[DATA EXTRACT]
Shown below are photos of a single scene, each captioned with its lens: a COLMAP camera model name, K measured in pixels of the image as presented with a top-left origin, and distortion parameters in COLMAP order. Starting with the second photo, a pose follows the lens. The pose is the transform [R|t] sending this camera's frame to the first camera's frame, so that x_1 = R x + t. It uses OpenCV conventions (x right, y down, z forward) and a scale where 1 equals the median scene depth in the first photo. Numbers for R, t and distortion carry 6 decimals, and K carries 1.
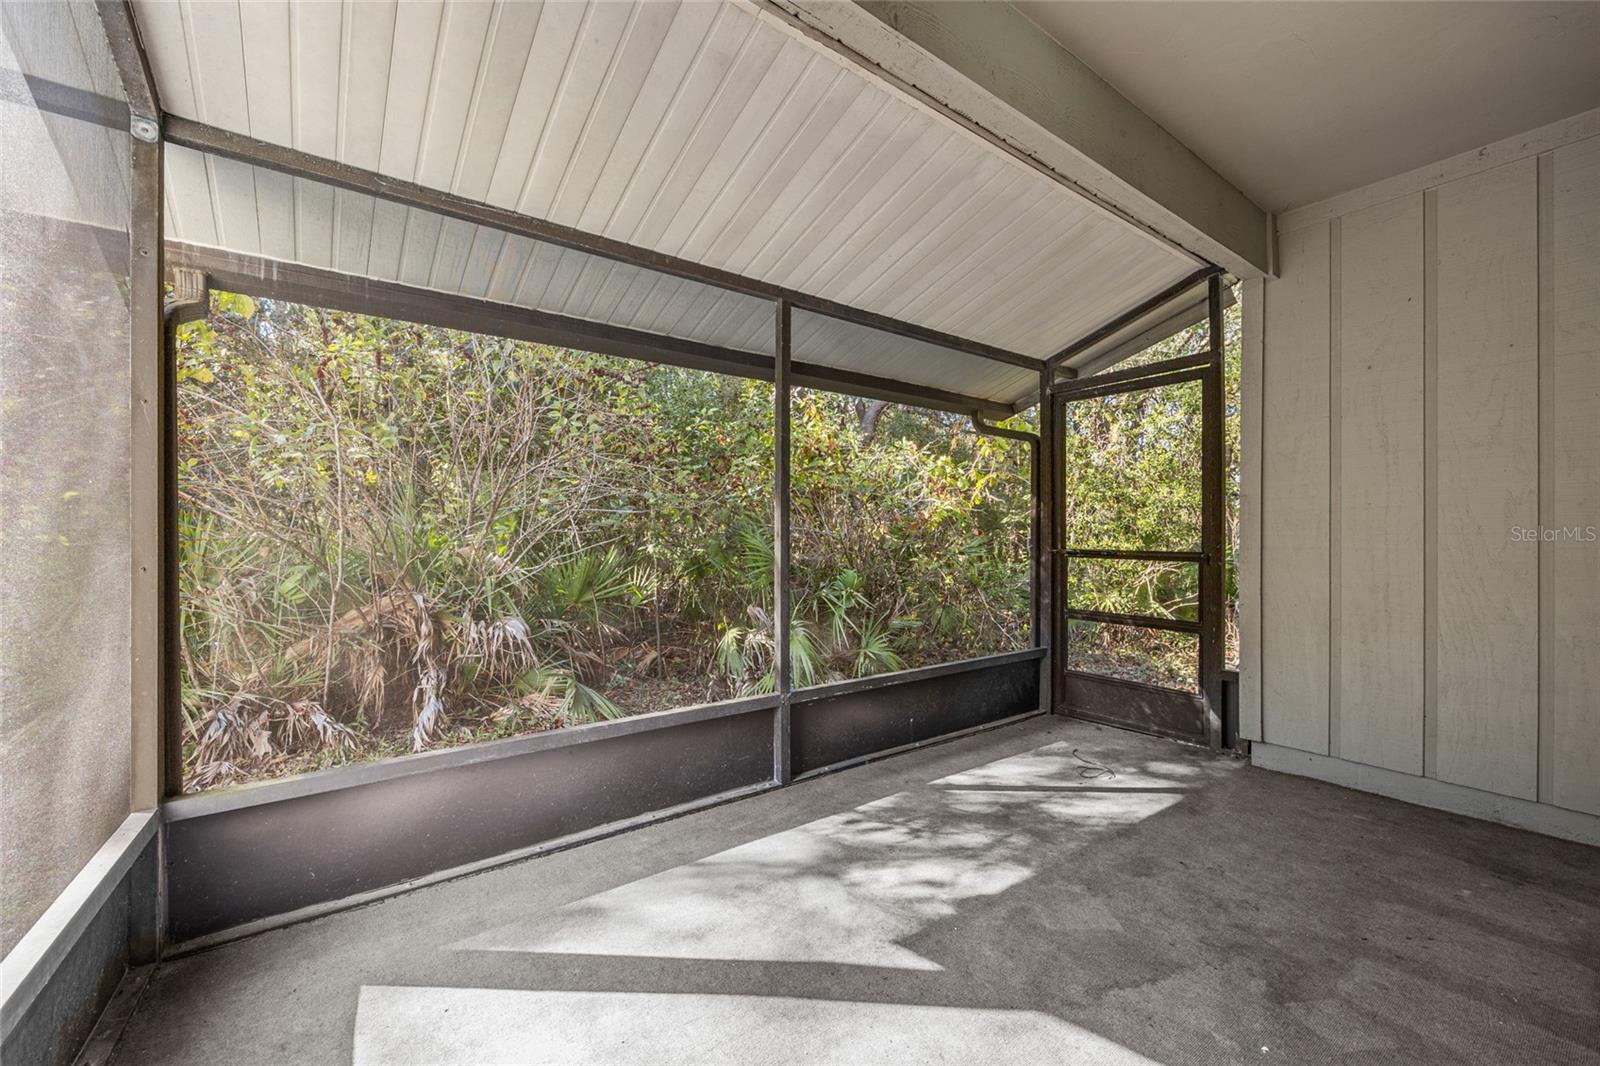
lens RADIAL K [[629.8, 0, 798.4], [0, 629.8, 541.2], [0, 0, 1]] dist [-0.003025, -0.000077]
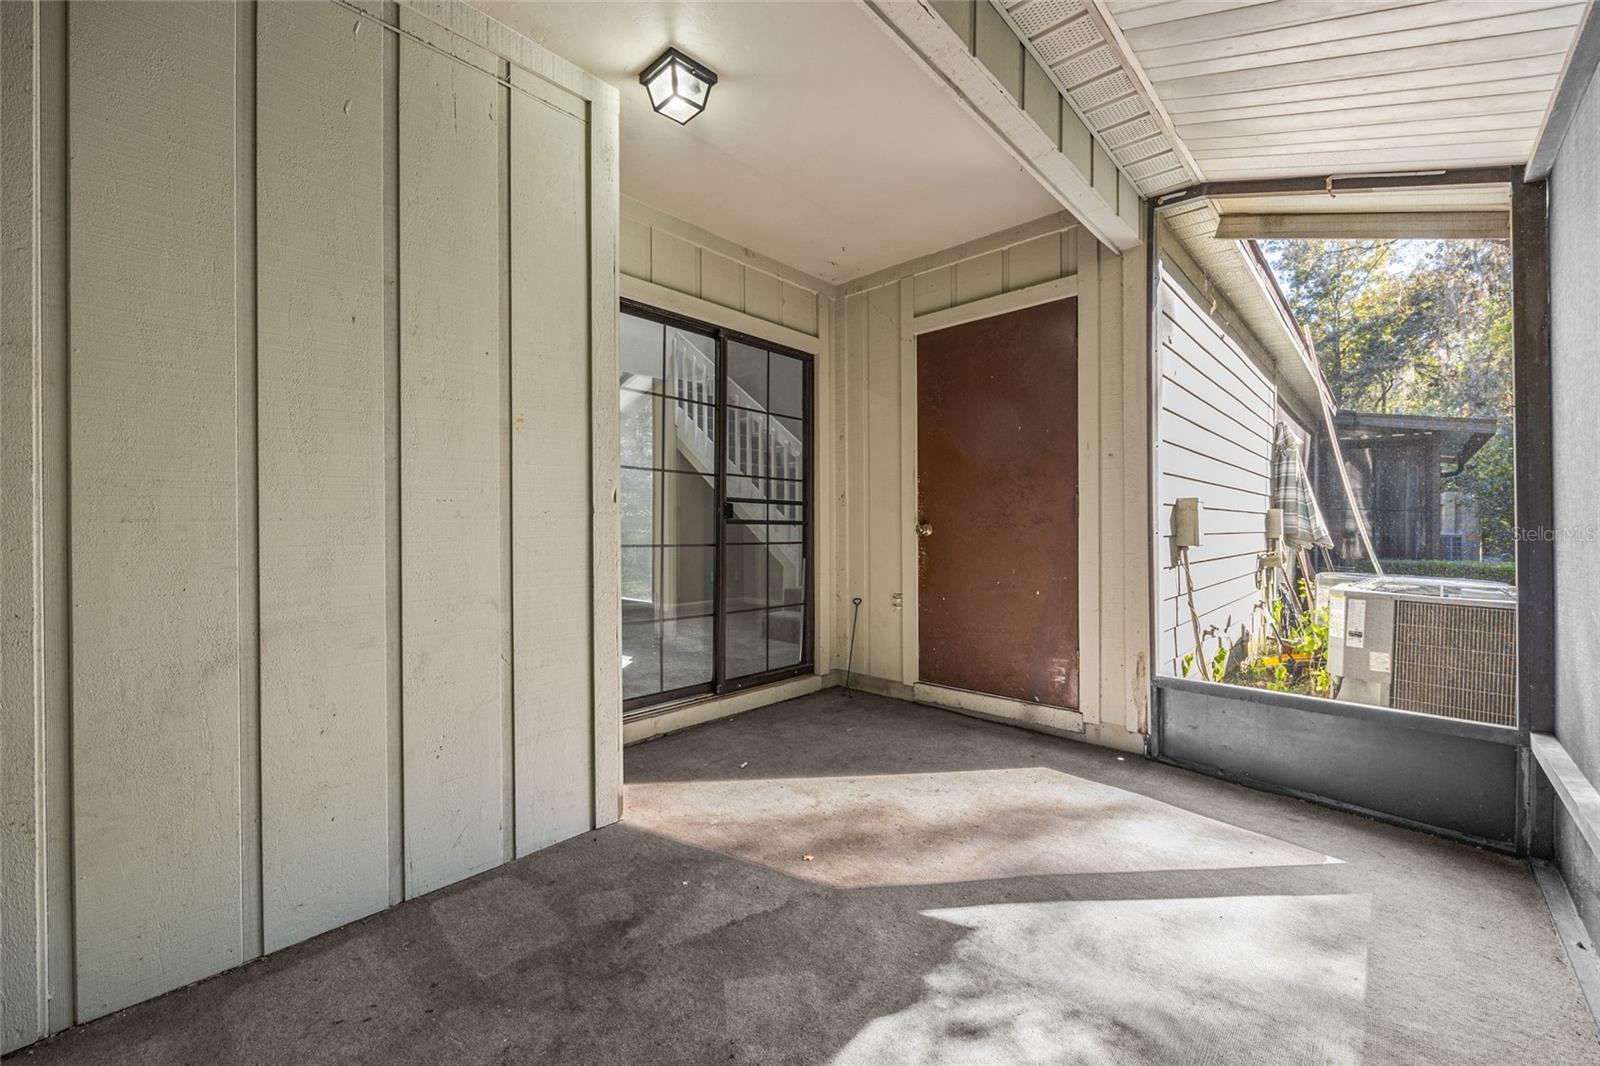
lens RADIAL K [[629.8, 0, 800.7], [0, 629.8, 529.7], [0, 0, 1]] dist [-0.003025, -0.000077]
pose [[-0.981208, 0.005839, -0.192863, 0.620289], [0.004821, 0.999972, 0.005743, 0.019049], [0.192891, 0.004705, -0.981209, 1.972191]]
[/DATA EXTRACT]
• [WORK TO COMPLETE]: Rewrite all of the lines above, replacing "top-left" with "upper-left" and keeping everything else the same. Leave the pictures out.

• [ANSWER FOR THE TASK]:
Shown below are photos of a single scene, each captioned with its lens: a COLMAP camera model name, K measured in pixels of the image as presented with a upper-left origin, and distortion parameters in COLMAP order. Starting with the second photo, a pose follows the lens. The pose is the transform [R|t] sending this camera's frame to the first camera's frame, so that x_1 = R x + t. It uses OpenCV conventions (x right, y down, z forward) and a scale where 1 equals the median scene depth in the first photo. Numbers for R, t and distortion carry 6 decimals, and K carries 1.
lens RADIAL K [[629.8, 0, 798.4], [0, 629.8, 541.2], [0, 0, 1]] dist [-0.003025, -0.000077]
lens RADIAL K [[629.8, 0, 800.7], [0, 629.8, 529.7], [0, 0, 1]] dist [-0.003025, -0.000077]
pose [[-0.981208, 0.005839, -0.192863, 0.620289], [0.004821, 0.999972, 0.005743, 0.019049], [0.192891, 0.004705, -0.981209, 1.972191]]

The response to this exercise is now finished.